There’s a popular baking event, along with other events which seem pretty fun.
How happy are you with the weekend options at Occidental? Is there anything you would change about them if you could?
I think there are plenty of things happening at Oxy, and it’s just a personal choice to sometimes stay inside.
How did you meet your closest friends?
Mostly through clubs like the Korean American Student Association, and maybe classes too.
How would you describe the overall social scene?
Overall, it’s pretty welcoming, and everyone has the chance to get to know other people over the semester. It’s pretty inclusive, and I don’t see hierarchies or competitions for popularity.
To what extent do you think people of different races and sexual orientations mix socially?
For the most part, people are pretty well-rounded and integrated into the Oxy community. There might be times where it’s a little cliquish, like international students hanging out with other international students more. I see a lot of diversity on the campus. [The student body is 14% Hispanic, 5% Black, 51% White, and 13% Asian.]
How would you describe the student body?
There’s a mix of all types of people at Oxy. It might depend on their major and speaking from my experience taking a bunch of Biology classes, there’s a STEM community because we see each other in classes. People might be a little divided based on their major, but at the end of the day, people will hang out with each other or learn from each other’s different experiences. I don’t see one type of person.
How do you like the size of Occidental in terms of undergraduate enrollment? How was transitioning to a school with [about 2,055] students?
I like the size a lot. That’s one of the things that drew me to Oxy. It has a small campus so you can feel like a community instead of being lost on a big campus.
How would you describe the East Asian community on campus?
There’s definitely a strong presence of Korean Americans, which is the group I’m part of called KASA. I’m not Korean myself, I’m Chinese, and there’s a weaker presence for Chinese Americans here. I feel like I know a range of people, but I do hang out with more Asian Americans than other people.

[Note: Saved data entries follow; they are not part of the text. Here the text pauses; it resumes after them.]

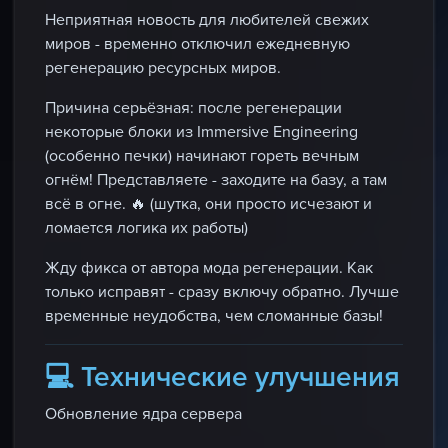
Неприятная новость для любителей свежих
миров -
временно отключил ежедневную
регенерацию ресурсных миров
.
Причина серьёзная: после регенерации
некоторые блоки из Immersive Engineering
(особенно печки) начинают гореть вечным
огнём! Представляете - заходите на базу, а там
всё в огне. 🔥 (шутка, они просто исчезают и
ломается логика их работы)
Жду фикса от автора мода регенерации. Как
только исправят - сразу включу обратно. Лучше
временные неудобства, чем сломанные базы!
💻 Технические улучшения
Обновление ядра сервера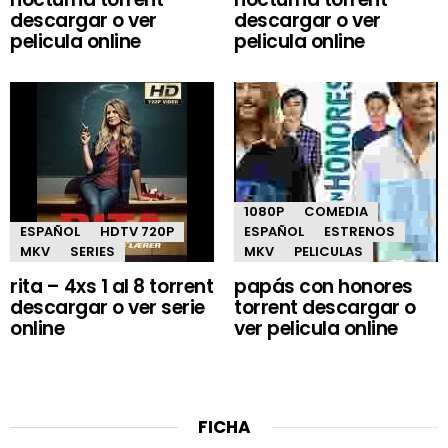
descargar o ver
descargar o ver
pelicula online
pelicula online
1080P
COMEDIA
ESPAÑOL
HDTV 720P
ESPAÑOL
ESTRENOS
MKV
SERIES
MKV
PELICULAS
rita – 4xs 1 al 8 torrent
papás con honores
descargar o ver serie
torrent descargar o
online
ver pelicula online
FICHA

What have you used the career office for? How helpful have they been?
I’ve been to a couple of seminars to get an internship through the career center. I know they have walk-in hours where they can check your resume if you want, I just haven’t gone there too much because I don’t think I can handle a job outside of my labs and classes.
Have you learned any computer programs or computer languages that will be helpful professionally?
I’ve learned more about Excel through Biology and some Chemistry labs.
Advice for Prospective Freshmen
What is something you wish you knew about Occidental before entering as a freshman?
I was a little late deciding on my Biology major, so it would’ve been helpful if someone told me if I wanted to do Biology then I should figure that out during my freshman year.
What is something a prospective student may miss on a visit that’s worth checking out?
Seeing what a club meeting is like. During the tour, they mostly go outside of the classes but never walk in or see the actual students interacting with each other. I think they would miss the community feel by just taking a tour.
Reasons to attend Occidental:
1) The campus size. You have more access to your professor’s office hours, it’s easier to know your classmates, and we have a smaller community which feels closer than it would be on a big campus.
Reasons to not attend Occidental:
1) The community is smaller so it might be more limited in the number of club activities we have.
2) The limited cafeteria selection. We only have one.